Human papillomavirus (HPV) 16 and 18 infections decreased by 86 per cent in women aged 16-21 years who were eligible for HPV vaccination in England between 2010 and 2016. That is according to a new surveillance data analysis published in the Journal of Infectious Diseases.
The researchers analysed residual vulva-vaginal swab specimens from women aged 16-24 years attending for chlamydia screening between 2010 and 2016 and tested for HPV DNA (15,459 completed specimens). For women with known vaccination status, vaccine effectiveness was estimated.

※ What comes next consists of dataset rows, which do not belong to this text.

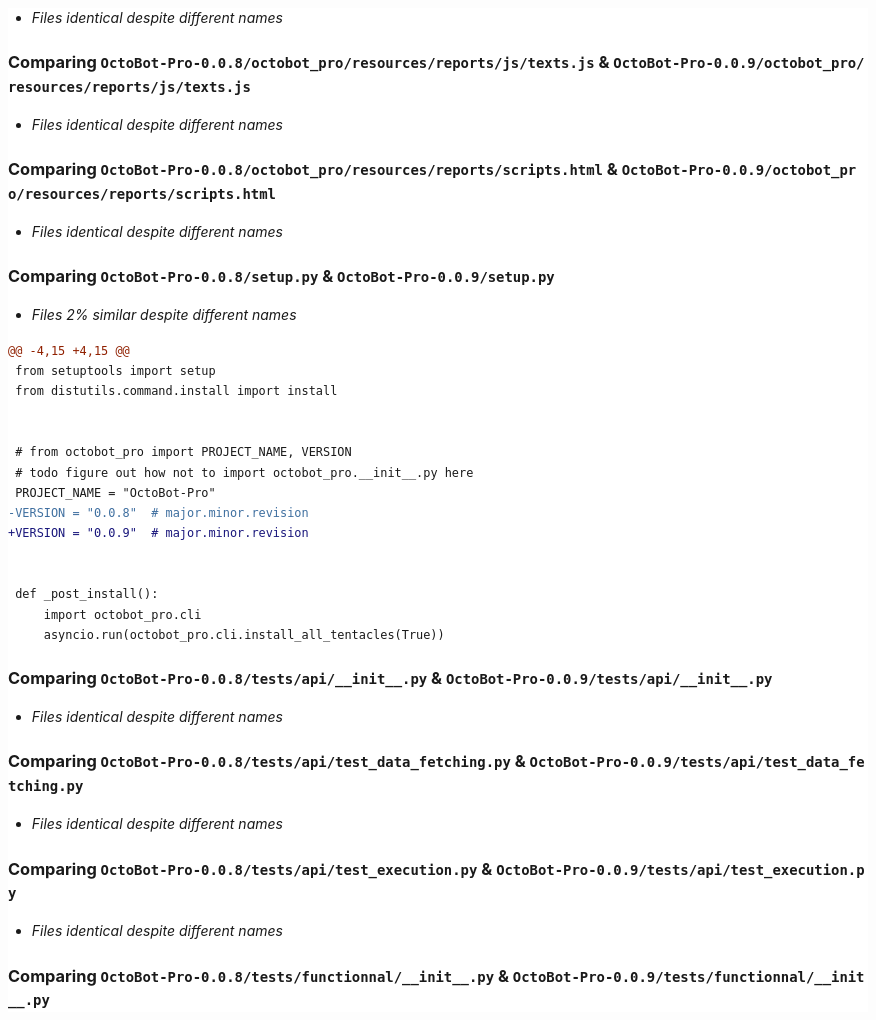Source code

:  * *Files identical despite different names*

### Comparing `OctoBot-Pro-0.0.8/octobot_pro/resources/reports/js/texts.js` & `OctoBot-Pro-0.0.9/octobot_pro/resources/reports/js/texts.js`

 * *Files identical despite different names*

### Comparing `OctoBot-Pro-0.0.8/octobot_pro/resources/reports/scripts.html` & `OctoBot-Pro-0.0.9/octobot_pro/resources/reports/scripts.html`

 * *Files identical despite different names*

### Comparing `OctoBot-Pro-0.0.8/setup.py` & `OctoBot-Pro-0.0.9/setup.py`

 * *Files 2% similar despite different names*

```diff
@@ -4,15 +4,15 @@
 from setuptools import setup
 from distutils.command.install import install
 
 
 # from octobot_pro import PROJECT_NAME, VERSION
 # todo figure out how not to import octobot_pro.__init__.py here
 PROJECT_NAME = "OctoBot-Pro"
-VERSION = "0.0.8"  # major.minor.revision
+VERSION = "0.0.9"  # major.minor.revision
 
 
 def _post_install():
     import octobot_pro.cli
     asyncio.run(octobot_pro.cli.install_all_tentacles(True))
```

### Comparing `OctoBot-Pro-0.0.8/tests/api/__init__.py` & `OctoBot-Pro-0.0.9/tests/api/__init__.py`

 * *Files identical despite different names*

### Comparing `OctoBot-Pro-0.0.8/tests/api/test_data_fetching.py` & `OctoBot-Pro-0.0.9/tests/api/test_data_fetching.py`

 * *Files identical despite different names*

### Comparing `OctoBot-Pro-0.0.8/tests/api/test_execution.py` & `OctoBot-Pro-0.0.9/tests/api/test_execution.py`

 * *Files identical despite different names*

### Comparing `OctoBot-Pro-0.0.8/tests/functionnal/__init__.py` & `OctoBot-Pro-0.0.9/tests/functionnal/__init__.py`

Overall, declines were seen across five high-risk HPV types, which together cause around 90 per cent of cervical cancer cases, as well as low-risk HPV types.
Prevalence of HPV16/18 decreased between 2010/2011 and 2016 from 8.2 per cent to 1.6 per cent in 16–18 year olds, and from 14 per cent to 1.6 per cent in 19-21 year olds (compared to 17.6% and 16.9% in the prevaccination period). Declines were also seen for HPV31/33/45 (6.5% to 0.6% for 16-18 year olds and 8.6% to 2.6% for 19-21 year olds).
The results suggest that the HPV vaccination programme in England will bring about large reductions in cervical cancer in the future, the authors said.
In addition, the HPV vaccination programme led to a marked decline in genital wart diagnoses. The number of genital wart diagnoses in sexual health clinics fell in females aged 15 -17 years by 89 per cent, and in males of the same age by 70 per cent, between 2009 and 2017 as a result of herd immunity.